To determine whether the ocular surface inflammation in uveitis mimics or counteracts intraocular inflammatory pathways by directly comparing T-helper (Th) lymphocytes Th1 and Th2 markers in conjunctival and ciliary body expression in endotoxin-induced uveitis (EIU). This study used the following inflammatory markers: chemokine receptor, CC chemokine receptor 4 (CCR4), and its ligand, macrophage-derived chemokine (MDC), to evaluate Th2 participation; chemokine receptor, CCR5, to evaluate the Th1 system; and its ligand, regulated on activation normal T cell expressed and secreted (RANTES), to evaluate both Th1 and Th2 systems.
Immunohistochemistry and real-time polymerase chain reaction (RT–PCR) were used to compare protein and RNA expression of CCR4, MDC, CCR5, and RANTES in the conjunctiva and ciliary body in EIU 6 h and 24 h after the lipopolysaccharide (LPS) injection and in control (without injection) Lewis rats.

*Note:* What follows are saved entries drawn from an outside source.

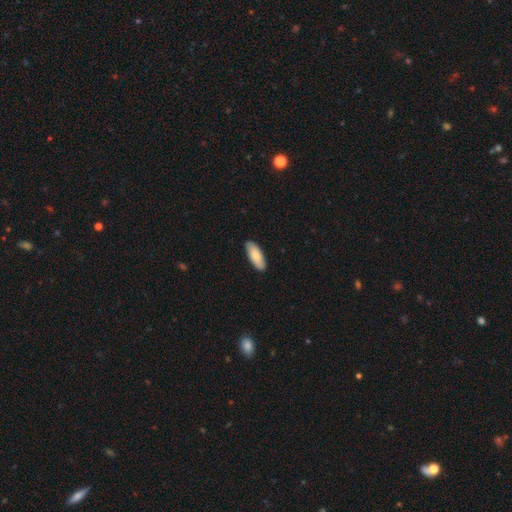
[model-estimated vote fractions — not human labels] This is clearly a smooth galaxy (83%). How rounded: likely in between (74%). Merging: clearly none (89%).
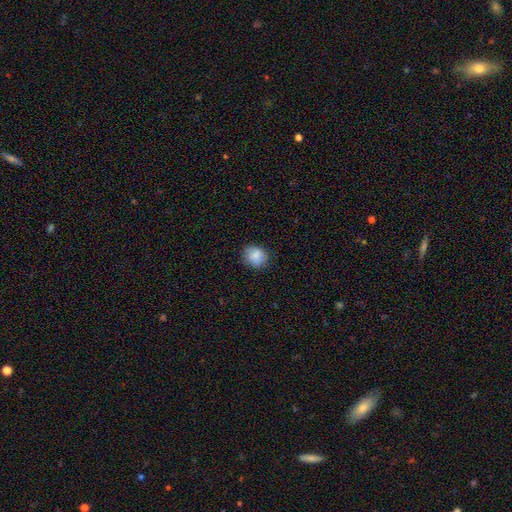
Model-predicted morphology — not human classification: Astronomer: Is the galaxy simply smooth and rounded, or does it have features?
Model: smooth — 86%.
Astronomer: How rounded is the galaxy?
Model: round — 68%.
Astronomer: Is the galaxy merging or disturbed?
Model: none — 85%.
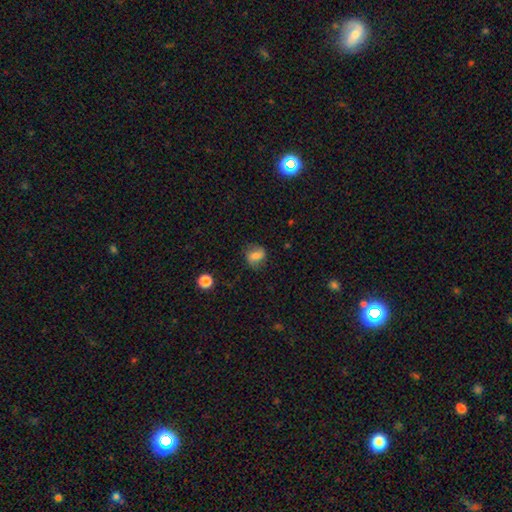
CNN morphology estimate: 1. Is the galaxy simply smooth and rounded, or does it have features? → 58% smooth, 31% featured or disk, 10% star or artifact.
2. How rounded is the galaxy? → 60% round, 39% in between, 2% cigar-shaped.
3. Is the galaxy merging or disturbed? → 74% none, 18% minor disturbance, 6% major disturbance, 1% merger.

Immunohistochemistry with CCR5, RANTES, and MDC showed an increase in fluorescent staining in the conjunctiva and ciliary body in the rats with uveitis compared to the control rats. For CCR4, immunostaining was comparable in the conjunctiva and ciliary body and did not show any clear differences between control rats and rats with EIU. For RANTES, MDC, and CCR5, RT-PCR showed a significantly higher RNA expression in conjunctiva and in ciliary body at 6 h compared to 24 h and controls. For CCR4, RT-PCR did not illustrate any significant differences in conjunctiva and in ciliary body between all groups of animals.
Protein and RNA expressions of RANTES, MDC, and CCR5 were higher in EIU rats than in control rats in the conjunctiva and ciliary body whereas the CCR4 level was not modified in the conjunctiva and ciliary body of EIU rats when compared to controls. Th1 activation seemed to predominate in this model with high levels of CCR5 expression and no increased expression of CCR4, but Th2 participation with MDC was noted. The expression of RANTES, MDC, CCR4 and CCR5 in EIU was quite similar between the conjunctiva and the ciliary body, so conjunctival inflammation might reproduce the intraocular inflammation, probably generated by local extension and diffusion in this model. If the ocular surface mimics intraocular inflammatory pathways, the conjunctiva may provide a new and easier access for uveitis studies.